In the ominous beat of silence that followed Bonnie’s decree, Max pushed away from his desk. He picked up the vase of flowers—happy somethings—and marched down the hall to the kitchen.
“Derek, if you have a minute, I’d like to bounce something off of you.” A few quick lefts to the solar plexus, a boot to the rear, and a rabbit punch, for starters.
“I’ll be across the street grabbing a cup of coffee,” Derek said, shooting Bonnie the women-are-crazy look that had been getting men in trouble for eons. “Better company and better coffee.”
He slouched out of the kitchen, hands jammed in his pockets in what was doubtless intended as a blond, blue-eyed, Great Gatsby exit. When the front door had slammed in his wake, Bonnie took the flowers from Max.
“He’s spawn, Max. You are a hardass, entirely lacking in clues, and you’ll be the ruin of this valley, but somebody ought to put Derek in the witness protection program and lose his file.”
She poured the water from the vase, got a knife from a drawer, and cut the flower stems an inch shorter, then refilled the vase, and handed it back to Max, all in the space of a minute.
“Any time you want to file a sexual harassment claim against him, don’t let me stop you,” Max said. “But he does pay half the rent and half of your salary.”
“No, he does not pay half the rent. When I took the checks over to the realty office at the first of the month, the check for Derek’s half was written by Ms. Lila Fortunato. I think our Derek is entering into that phase of masculine stupidity known as the post-divorce light sword display. Throw an aspirin in with these, and they’ll last longer.”
Unease joined the general tension of the day, which was tense enough. “Isn’t Lila the admin at old man Hendershot’s office who was—?”

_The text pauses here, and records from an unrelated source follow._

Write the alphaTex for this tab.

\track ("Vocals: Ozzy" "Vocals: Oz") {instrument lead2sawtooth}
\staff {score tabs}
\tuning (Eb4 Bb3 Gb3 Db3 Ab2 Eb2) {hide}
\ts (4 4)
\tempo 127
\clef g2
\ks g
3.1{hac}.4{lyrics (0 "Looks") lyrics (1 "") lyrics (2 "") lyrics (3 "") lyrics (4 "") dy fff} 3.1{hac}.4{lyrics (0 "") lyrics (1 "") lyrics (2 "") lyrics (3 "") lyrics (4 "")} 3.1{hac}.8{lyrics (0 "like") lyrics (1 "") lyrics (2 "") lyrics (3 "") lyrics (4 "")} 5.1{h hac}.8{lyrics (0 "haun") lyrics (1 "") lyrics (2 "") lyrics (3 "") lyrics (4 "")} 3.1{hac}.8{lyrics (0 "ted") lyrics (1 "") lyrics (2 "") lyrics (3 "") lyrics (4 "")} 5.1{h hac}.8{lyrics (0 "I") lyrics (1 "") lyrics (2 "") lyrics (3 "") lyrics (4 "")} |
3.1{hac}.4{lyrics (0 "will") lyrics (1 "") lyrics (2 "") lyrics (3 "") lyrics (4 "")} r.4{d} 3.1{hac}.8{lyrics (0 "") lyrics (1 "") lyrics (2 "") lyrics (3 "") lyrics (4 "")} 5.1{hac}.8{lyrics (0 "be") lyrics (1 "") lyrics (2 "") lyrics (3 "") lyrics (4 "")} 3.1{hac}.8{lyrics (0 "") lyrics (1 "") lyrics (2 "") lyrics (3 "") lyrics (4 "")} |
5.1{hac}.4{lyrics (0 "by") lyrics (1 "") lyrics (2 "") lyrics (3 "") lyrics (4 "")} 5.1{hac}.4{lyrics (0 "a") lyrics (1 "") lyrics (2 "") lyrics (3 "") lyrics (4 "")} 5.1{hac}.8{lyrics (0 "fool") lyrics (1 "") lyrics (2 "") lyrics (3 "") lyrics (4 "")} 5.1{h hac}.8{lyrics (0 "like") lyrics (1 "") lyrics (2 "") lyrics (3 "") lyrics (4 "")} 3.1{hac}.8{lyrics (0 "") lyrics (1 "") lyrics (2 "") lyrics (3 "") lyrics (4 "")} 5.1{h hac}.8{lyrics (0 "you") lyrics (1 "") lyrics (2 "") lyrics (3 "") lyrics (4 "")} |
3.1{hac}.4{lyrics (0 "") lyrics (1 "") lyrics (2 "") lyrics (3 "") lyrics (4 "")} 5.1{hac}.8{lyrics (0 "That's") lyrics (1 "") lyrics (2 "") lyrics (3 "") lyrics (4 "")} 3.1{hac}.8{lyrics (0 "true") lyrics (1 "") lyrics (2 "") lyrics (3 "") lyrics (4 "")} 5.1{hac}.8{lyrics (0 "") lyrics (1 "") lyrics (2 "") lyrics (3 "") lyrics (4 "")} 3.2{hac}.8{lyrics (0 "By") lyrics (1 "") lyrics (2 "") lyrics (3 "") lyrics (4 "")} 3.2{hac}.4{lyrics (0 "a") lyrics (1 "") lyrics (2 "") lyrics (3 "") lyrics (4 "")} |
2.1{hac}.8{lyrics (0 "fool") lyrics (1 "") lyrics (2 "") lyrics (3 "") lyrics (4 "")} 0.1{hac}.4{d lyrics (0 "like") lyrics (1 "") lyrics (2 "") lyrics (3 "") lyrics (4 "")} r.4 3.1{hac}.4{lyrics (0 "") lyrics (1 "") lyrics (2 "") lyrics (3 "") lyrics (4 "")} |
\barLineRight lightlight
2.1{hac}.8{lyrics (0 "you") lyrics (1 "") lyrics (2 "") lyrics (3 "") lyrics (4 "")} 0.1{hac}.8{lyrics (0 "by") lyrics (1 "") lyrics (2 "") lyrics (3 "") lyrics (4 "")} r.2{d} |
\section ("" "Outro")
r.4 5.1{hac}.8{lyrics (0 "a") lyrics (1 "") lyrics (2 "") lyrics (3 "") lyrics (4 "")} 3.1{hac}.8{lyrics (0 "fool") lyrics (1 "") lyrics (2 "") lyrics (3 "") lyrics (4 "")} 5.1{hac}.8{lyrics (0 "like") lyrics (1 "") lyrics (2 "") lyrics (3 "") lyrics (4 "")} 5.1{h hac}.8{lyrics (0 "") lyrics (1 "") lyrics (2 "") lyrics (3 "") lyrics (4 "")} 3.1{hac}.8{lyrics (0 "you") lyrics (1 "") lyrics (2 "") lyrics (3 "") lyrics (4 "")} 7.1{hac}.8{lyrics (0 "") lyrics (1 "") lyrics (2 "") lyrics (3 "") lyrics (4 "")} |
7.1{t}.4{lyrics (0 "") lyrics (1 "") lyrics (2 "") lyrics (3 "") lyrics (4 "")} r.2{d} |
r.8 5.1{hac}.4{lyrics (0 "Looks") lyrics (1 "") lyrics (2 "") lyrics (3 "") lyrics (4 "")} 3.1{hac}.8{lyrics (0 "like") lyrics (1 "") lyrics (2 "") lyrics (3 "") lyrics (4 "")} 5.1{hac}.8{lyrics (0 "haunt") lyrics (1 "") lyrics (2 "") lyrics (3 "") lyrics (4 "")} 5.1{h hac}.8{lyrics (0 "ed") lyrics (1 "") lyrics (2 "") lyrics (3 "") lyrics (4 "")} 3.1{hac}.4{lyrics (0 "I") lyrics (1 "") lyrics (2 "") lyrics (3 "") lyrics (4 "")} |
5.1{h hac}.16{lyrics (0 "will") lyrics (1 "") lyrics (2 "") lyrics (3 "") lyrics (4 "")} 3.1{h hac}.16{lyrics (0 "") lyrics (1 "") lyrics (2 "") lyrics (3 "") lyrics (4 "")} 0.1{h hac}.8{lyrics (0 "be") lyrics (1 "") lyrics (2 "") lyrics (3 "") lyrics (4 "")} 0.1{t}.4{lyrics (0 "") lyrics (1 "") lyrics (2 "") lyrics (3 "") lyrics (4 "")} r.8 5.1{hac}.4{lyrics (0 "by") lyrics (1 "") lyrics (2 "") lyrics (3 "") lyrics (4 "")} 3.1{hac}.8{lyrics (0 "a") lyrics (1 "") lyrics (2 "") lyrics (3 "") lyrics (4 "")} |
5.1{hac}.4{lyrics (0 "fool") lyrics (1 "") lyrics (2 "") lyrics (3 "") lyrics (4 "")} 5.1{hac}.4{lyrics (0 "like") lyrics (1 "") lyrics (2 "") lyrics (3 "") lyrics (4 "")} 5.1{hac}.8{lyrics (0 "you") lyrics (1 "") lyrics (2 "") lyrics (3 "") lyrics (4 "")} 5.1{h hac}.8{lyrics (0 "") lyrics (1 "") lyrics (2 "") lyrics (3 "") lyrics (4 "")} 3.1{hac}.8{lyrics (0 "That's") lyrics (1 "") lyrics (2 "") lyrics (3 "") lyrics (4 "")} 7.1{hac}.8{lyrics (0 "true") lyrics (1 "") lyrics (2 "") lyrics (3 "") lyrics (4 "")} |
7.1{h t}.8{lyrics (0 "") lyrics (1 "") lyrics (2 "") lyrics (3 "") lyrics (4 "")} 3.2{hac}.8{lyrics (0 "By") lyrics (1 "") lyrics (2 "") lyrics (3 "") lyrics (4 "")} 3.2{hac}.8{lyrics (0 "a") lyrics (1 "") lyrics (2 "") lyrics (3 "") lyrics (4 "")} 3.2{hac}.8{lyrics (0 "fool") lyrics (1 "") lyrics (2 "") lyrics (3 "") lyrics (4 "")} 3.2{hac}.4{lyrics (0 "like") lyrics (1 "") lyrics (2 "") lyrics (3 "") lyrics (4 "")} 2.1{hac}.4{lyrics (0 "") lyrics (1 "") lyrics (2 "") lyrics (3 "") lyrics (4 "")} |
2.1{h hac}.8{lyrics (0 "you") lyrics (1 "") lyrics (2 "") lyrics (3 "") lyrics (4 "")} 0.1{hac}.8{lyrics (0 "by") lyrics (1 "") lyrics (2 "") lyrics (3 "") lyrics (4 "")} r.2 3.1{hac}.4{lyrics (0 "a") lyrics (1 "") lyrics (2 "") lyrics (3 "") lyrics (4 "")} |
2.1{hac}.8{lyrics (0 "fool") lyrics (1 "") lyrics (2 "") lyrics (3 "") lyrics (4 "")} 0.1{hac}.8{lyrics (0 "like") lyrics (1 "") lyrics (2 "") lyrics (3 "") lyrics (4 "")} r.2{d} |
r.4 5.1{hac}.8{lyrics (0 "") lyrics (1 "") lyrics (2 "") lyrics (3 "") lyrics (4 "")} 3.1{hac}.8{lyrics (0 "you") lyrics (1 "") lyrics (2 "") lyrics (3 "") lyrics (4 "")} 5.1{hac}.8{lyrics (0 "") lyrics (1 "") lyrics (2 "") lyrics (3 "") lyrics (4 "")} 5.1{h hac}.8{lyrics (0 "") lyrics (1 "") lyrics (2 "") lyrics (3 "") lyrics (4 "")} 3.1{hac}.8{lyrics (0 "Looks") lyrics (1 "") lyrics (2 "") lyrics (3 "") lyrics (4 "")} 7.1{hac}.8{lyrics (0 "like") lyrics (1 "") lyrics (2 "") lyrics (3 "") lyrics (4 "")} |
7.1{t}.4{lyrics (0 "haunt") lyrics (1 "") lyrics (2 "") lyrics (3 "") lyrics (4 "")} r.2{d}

“Named in Derek’s divorce, much to her boss’s dismay,” Bonnie said. “Gotta love the gossip vine in a small town bar association.”
&n
bsp; Actually, Max did appreciate the gossip vine in a small town bar association, though he preferred to call it a network.
“I’m expecting a call from Valley bank,” he said, peeling the coffee-making instructions from the bulletin board. “A very, extremely, sensitive call. It ought to come through on my cell, but if my line rings while I’m across the street, please pick up.”
“I usually do,” Bonnie said, unplugging the coffee maker. “Do I take a message or have the party call you back?”
“The call will be from Ned Hirschman, and you will give him my cell number and tell him I’m waiting to hear from him.” Max had made sure to give Hirschman his cell the last time they’d teed off in the same foursome, but that had been in the fall.
“Are we in trouble, Max?”
We? When it came to business, Max didn’t deal in “we,” and it took him a moment to realize Bonnie wasn’t prying, exactly, she was concerned for him.
“I’m not applying for a line of credit, if that’s what you’re asking. Elias Brodie is meeting with the bank today. Could be he’s opening a business office in the States, and simply wants the bank accounts under his cousin’s watchful eye, or it could be something else altogether. Ned mentioned the meeting to me at the gym last night, and I asked for details.”
Bonnie took the flowers from him and set them on the counter. “I thought a banker was supposed to be the soul of discretion.”
Ned Hirschman’s second wife was twenty years his junior, wanted another kid, and relished the pleasure of being Mrs. Big Fish in a Small Pond. Ned could not afford to be discreet when the largest construction project in the valley might be financed through his institution.
Or not.
“Ned is simply taking care of business, which I will also do, over a cup of coffee with Derek.”
“Slip him some saltpeter, would you?”
Max did not slip Derek saltpeter. He instead took the chair opposite him in the coffee shop favored by most of the businesses centered around the courthouse. The bondsmen, private investigators, transcription services, and lawyers all ran on caffeine and carbs, and the Chat and Chew had thrived for decades as a result.